Researching historical women artists is often fraught. Archival documentation may be sparse or even nonexistent, but records about artists’ relatives or associates can yield insights or clues. This is the case with Antoinette Bouzonnet-Stella (1641–1676), the 17th-century French artist who executed the print series The Entrance of the Emperor Sigismond into Mantua (L’Entrée de L’Empereur Sigismond a Mantoue, 1675), now on view in NMWA’s redesigned fourth-floor galleries through October 20. While art historians today know little about the details of Bouzonnet-Stella’s life, glimpses of her existence and work are visible in research on her family members.
Life at the Louvre
Bouzonnet-Stella’s uncle Jacques Stella (1596–1657) was an artist from Lyon, France, who studied painting in Rome. Upon his return to France, he was granted lodging and studio space in the Louvre, which at that time was a royal palace with space dedicated to housing and studios for prestigious artists. There, Stella continued his painting career until the deaths of his major patrons, Cardinal Richelieu (1585–1642) and King Louis XIII (1601–1643); he then established a printing workshop in the Louvre. In 1654, Stella moved to larger apartments in the palace, presumably to accommodate this new enterprise and the additional workers it required. For these workers, Stella turned to his sister’s children: Claudine, Antoinette, Françoise, and their brother, Antoine. He gave the siblings a robust artistic education, focusing on print design and printmaking.

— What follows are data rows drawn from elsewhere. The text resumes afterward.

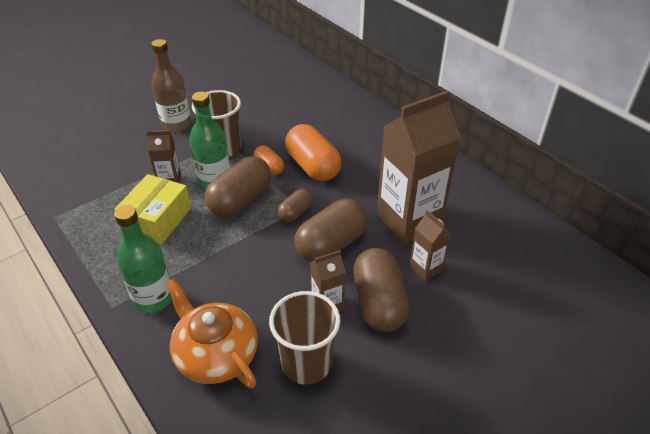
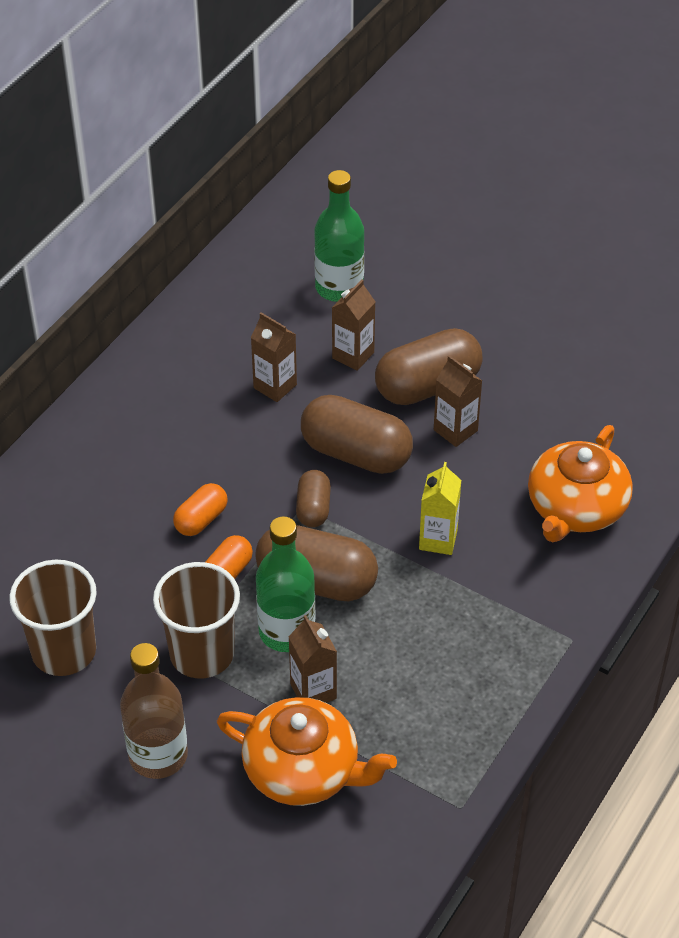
camera: 110 degrees left, 5 degrees up
yellow box [114,174,191,245] -> none
green bottle [114,205,172,313] -> green bottle moved to [314,170,364,302]
brown cup [269,291,340,385] -> brown cup moved to [9,560,97,676]
brown capsule [278,189,313,222] -> brown capsule turned 75 degrees clockwise [296,470,331,527]
orange capsule [285,124,341,181] -> orange capsule [173,483,228,536], size x0.54
brown carton [376,90,461,244] -> brown carton [251,312,297,402], size x0.46
none -> orange teapot [217,697,397,806]
none -> yellow carton [419,462,461,555]

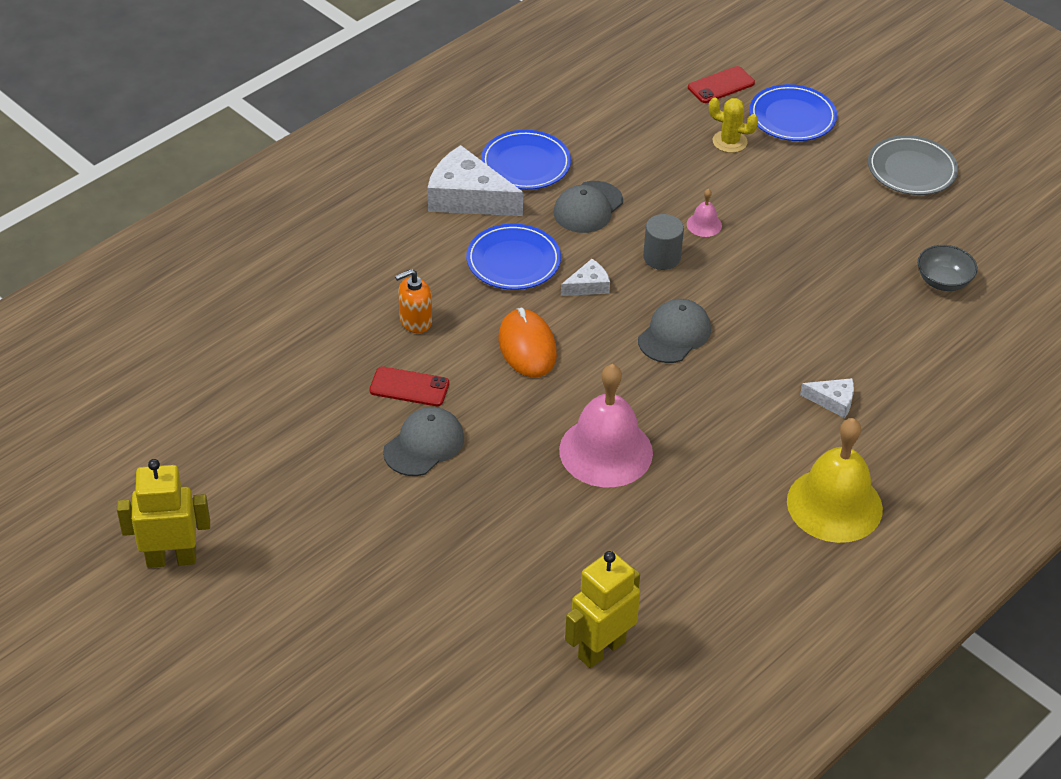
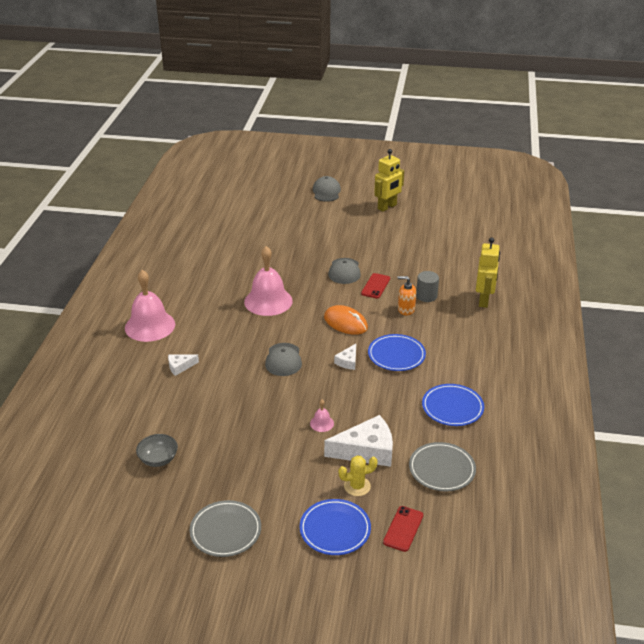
camera: 145 degrees right, 10 degrees down
red phone [370,367,449,406] -> red phone turned 45 degrees counterclockwise [361,273,390,299]
orange soap dispenser [395,269,432,333] -> orange soap dispenser turned 105 degrees counterclockwise [398,276,416,315]
white cheese [428,145,523,216] -> white cheese moved to [324,415,393,467]
grey cap [554,181,623,233] -> grey cap moved to [313,176,341,202]
yellow robot [565,551,640,668] -> yellow robot moved to [476,237,500,308]
grey cylinder [643,214,684,270] -> grey cylinder moved to [416,271,439,302]
yellow bell [787,418,883,543] -> pink bell [125,270,175,342]
none -> grey plate [409,442,476,491]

Just three years after the Bouzonnet-Stella siblings arrived, their uncle died, but the workshop was apparently already so successful that Claudine, only 21, became its head. Jointly with her brother Antoine, she was named as the heir of Stella’s apartments in the Louvre. For Claudine, this inheritance came with a condition: if she ever wished to marry, she would have to obtain the king’s permission. She never married, indicating that such a change could have jeopardized her claim to the apartments and possibly the workshop as well.
In this environment, Antoinette Bouzonnet-Stella lived and worked with her siblings. As head of the family workshop after their uncle’s death, Claudine was granted a special privilege that allowed her to publish prints of Jacques Stella’s designs. The sisters also took on individual commissions for work, such as Bouzonnet-Stella’s series. Executed just one year before her tragically early death at about age 35, The Entrance of the Emperor Sigismond into Mantua reproduces a Renaissance stucco frieze at the Palazzo del Te in Mantua, Italy. Bouzonnet-Stella was commissioned to create this series by Jean-Baptiste Colbert, advisor to King Louis XIV and “Vice-protecteur” of the Royal Academy of Painting and Sculpture.
Colbert hoped to foster a national art embodying the ideals of ancient Greek and Roman iconography: political strength, military prowess, and intellectual refinement. Prints were an ideal format to circulate this new artistic style throughout France. The first print of the series bears the inscription, “This frieze was made in stucco under the guidance and on the designs of Giulio Romano at the Palazzo del Te in Mantua, engraved by Anthoinette [sic] B. Stella.” Just below this inscription is the note, “In Paris at the galleries of the Louvre with the king’s privilege.”
Many questions remain about this series. How would the prints have been displayed? And why was the edition in the museum’s collection not published until 1787, more than 100 years after its creation by Bouzonnet-Stella? It was published by François Etienne Joubert, who presumably acquired the plates from Jacques-François Chéreau, who sold his collection of prints and plates to Joubert in 1787. Upon her death in 1697, Claudine willed the plates and prints that she and her sisters created to a cousin, Michel de Masso. How the plates, Bouzonnet-Stella’s Entrance of the Emperor Sigismond into Mantua presumably among them, later ended up with Chéreau is not entirely clear.
Impressed?
With much unknown, Bouzonnet-Stella’s mastery of skill and technique are nonetheless evident in this extraordinary print series. The clarity of line, articulation of anatomy—both human and equine—and gradations of shade all testify to this artist’s abilities, which are as clear today as they must have been in the seventeenth century.